[Selected passage]:

------------

Ryan Fuhrmann, CFA
November 30, 2007
Huttig Building Products recently gave a presentation at Southwestern Showcase 2007, an annual November event in Dallas. Most of the presenting firms also provided a recording of their presentations. I’ll be providing a recap of the events I attended, so be sure to check The Motley Fool’s daily headlines for updates.
Huttig Building Products (NYSE: HBP) bills itself as a two-step distributor of homebuilding products, but its “two-step advantage” has done little to help it sidestep the dramatic fall in housing starts affecting the United States. Huttig is indeed hurting. Its stock has fallen more than 28% from when I saw the company’s presentation at last year’s Southwestern Showcase, and even then, the stock was far below the highs it had reached when the nation’s housing mania was in full swing.
Huttig’s favorable housing outlook
The first question most investors had during this year’s presentation was when market conditions might stabilize — and management’s guesstimate was that struggles could “continue well into 2008.” Huttig’s current outlook calls for 1.1 million new housing starts this year, well below the 1.8 million starts in 2006 and just about half of the 2.1 million starts in 2005.
However, Huttig sees the long-term picture as quite bright, with “19.5 million new housing units expected” between 2005 and 2014. Huttig figures the growth will be driven by immigration, the continued retirement of baby boomers who will continue to look for second homes, and the simple reality that existing homes will only grow older. If that all happens, it could mean plenty of demand recovery for new-home materials and home-improvement spending — the kind of demand that Huttig and competitors such as BlueLinx (NYSE: BXC), Weyerhaeuser (NYSE: WY), Boise Cascade, and Universal Forest Products (Nasdaq: UFPI) desperately need in the current market environment.

------------

[Exercises to complete]:
**1)** In the Huttig Building Products article, how many new housing starts does Huttig's current outlook call for this year?
**2)** Pick up the Huttig Building Products article after its final sentence and write what comes next.

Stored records
------------

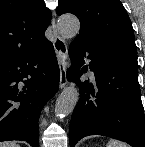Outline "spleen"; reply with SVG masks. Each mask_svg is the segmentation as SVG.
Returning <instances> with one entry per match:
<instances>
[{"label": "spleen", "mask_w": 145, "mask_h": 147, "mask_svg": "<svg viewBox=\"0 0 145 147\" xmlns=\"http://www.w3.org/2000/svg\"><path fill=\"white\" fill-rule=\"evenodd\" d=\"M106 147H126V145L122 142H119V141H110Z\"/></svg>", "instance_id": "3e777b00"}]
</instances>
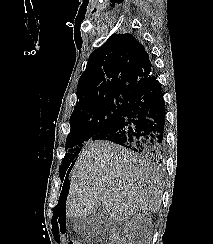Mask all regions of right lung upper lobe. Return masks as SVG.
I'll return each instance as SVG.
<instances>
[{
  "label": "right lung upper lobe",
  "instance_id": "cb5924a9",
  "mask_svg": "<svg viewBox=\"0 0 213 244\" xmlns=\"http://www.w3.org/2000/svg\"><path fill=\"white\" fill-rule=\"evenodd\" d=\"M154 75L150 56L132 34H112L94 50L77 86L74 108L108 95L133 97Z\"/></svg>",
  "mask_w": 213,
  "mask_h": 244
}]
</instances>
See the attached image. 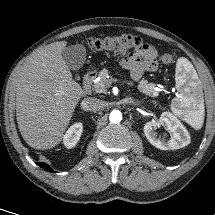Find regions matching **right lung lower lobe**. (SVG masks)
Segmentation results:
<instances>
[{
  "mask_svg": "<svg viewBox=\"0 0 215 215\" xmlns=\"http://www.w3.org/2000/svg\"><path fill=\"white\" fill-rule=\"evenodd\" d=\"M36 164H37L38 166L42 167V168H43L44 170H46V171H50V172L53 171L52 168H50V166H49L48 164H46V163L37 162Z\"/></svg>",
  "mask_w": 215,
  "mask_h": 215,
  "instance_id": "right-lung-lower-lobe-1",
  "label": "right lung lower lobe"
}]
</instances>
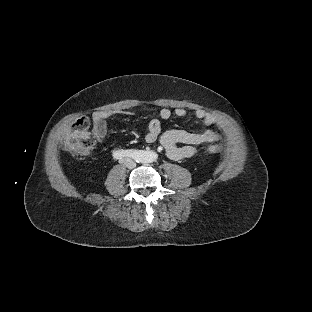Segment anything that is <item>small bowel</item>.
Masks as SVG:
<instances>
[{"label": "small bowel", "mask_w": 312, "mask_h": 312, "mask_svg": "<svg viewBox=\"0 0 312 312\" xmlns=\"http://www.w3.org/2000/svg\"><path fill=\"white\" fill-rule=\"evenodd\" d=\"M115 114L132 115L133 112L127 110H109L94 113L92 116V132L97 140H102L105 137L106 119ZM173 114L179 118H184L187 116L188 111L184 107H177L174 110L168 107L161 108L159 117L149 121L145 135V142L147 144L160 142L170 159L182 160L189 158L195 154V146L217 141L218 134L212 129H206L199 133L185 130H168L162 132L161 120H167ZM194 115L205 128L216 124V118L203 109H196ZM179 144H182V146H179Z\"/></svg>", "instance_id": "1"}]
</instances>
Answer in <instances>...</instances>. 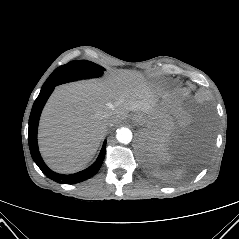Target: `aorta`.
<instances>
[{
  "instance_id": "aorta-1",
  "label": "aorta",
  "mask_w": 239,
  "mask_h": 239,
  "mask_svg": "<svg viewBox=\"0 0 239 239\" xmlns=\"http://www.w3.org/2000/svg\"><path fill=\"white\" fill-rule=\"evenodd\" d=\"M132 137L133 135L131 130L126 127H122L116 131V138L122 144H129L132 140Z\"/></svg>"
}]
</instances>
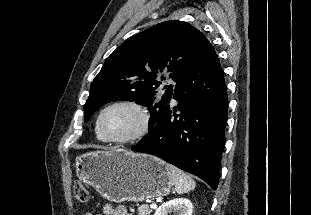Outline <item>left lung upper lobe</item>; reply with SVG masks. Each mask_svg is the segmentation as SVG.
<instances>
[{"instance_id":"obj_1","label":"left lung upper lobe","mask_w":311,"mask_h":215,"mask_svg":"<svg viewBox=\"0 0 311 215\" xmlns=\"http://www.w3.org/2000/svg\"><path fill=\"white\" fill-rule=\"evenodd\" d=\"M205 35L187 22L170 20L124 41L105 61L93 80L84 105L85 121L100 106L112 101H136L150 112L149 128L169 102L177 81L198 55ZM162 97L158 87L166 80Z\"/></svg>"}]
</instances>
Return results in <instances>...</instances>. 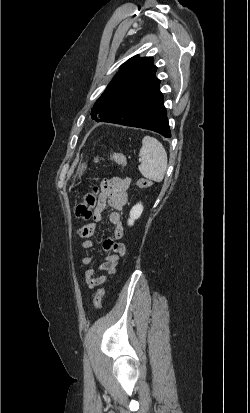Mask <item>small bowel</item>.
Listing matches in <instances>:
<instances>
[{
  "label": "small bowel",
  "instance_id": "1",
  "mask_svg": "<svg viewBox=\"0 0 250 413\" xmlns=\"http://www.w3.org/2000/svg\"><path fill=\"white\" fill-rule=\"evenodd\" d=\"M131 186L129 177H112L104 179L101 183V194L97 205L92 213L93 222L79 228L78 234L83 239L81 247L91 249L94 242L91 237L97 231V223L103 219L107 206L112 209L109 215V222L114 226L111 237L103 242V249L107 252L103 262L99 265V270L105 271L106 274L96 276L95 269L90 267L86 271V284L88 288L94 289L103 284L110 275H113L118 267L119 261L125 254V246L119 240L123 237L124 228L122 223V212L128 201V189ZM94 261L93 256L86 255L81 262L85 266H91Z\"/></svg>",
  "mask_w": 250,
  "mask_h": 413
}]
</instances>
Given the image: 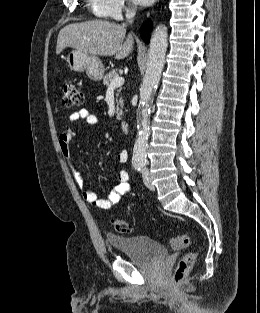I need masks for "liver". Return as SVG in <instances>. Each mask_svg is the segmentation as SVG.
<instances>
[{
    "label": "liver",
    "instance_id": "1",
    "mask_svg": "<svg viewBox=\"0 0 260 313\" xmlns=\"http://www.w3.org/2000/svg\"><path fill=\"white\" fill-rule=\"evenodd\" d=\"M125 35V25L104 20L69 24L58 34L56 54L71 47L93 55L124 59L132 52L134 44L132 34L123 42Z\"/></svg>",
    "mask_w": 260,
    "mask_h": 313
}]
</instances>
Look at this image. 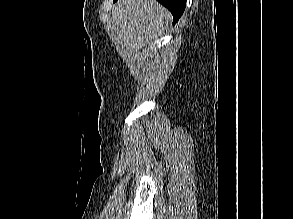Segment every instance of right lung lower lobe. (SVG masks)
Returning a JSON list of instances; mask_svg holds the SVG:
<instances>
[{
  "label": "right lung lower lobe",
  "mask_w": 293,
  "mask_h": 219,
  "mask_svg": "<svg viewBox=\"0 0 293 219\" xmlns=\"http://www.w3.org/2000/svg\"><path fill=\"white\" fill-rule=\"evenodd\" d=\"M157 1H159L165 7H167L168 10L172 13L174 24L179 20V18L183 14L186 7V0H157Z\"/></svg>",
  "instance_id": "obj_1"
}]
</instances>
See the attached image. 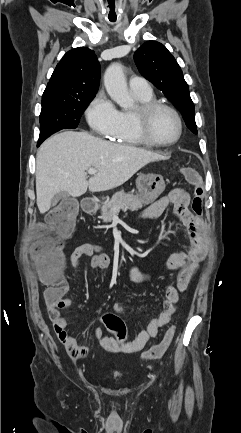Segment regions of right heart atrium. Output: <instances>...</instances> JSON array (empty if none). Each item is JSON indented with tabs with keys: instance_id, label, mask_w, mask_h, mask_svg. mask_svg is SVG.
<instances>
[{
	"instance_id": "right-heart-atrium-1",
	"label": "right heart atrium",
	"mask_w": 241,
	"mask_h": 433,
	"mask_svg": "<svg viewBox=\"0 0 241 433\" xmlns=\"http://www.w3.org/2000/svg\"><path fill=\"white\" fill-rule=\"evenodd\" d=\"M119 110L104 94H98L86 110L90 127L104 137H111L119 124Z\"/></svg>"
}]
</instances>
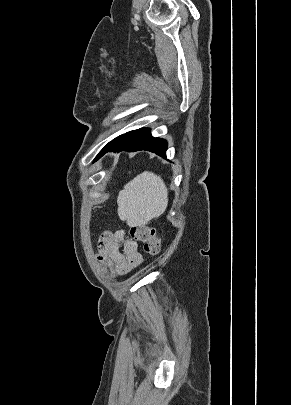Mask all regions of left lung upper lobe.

------------

[The results]:
**1)** 1.1 million.

**2)**
The Huttig two-step
Back briefly to Huttig’s placement in the building-products food chain. Huttig refers to itself as a two-step distributor because of the dual-level distribution structure in the industry. There are building-product manufacturers, and then there are companies such as Huttig that help the “one-step” pro dealers by holding a good deal of product selection in their warehouses and therefore, management says, providing the necessary product depth and breadth. It also assembles products, as illustrated by its status as one the largest domestic providers of pre-hung doors, which ultimately end up in the hands of professional homebuilders and remodelers, such as Pulte Homes (NYSE: PHM) and D.R. Horton (NYSE: DHI).
Recent industry struggles haven’t been kind to Huttig; the third quarter resulted in breakeven earnings, which at least beat the loss the company reported in last year’s Q3. It should be no surprise, then, that management has embarked on cost-cutting efforts to stem significant sales slides — the most recent being a 20% drop during the third quarter. Over the past two years, Huttig has cut enough expenses to “generate $30-plus million in annual expense savings” and is shoring up its balance sheet by cutting long-term debt and reducing inventory.
Huttig has been able to maintain gross margins so far and generate positive operating cash flow — though just barely. Its goal is to return toÂ 5% operating margin, and management would even like to make acquisitions to take advantage of weak industry conditions to build on its national footprint — one that Huttig figures puts it in contact with 80% of national housing starts.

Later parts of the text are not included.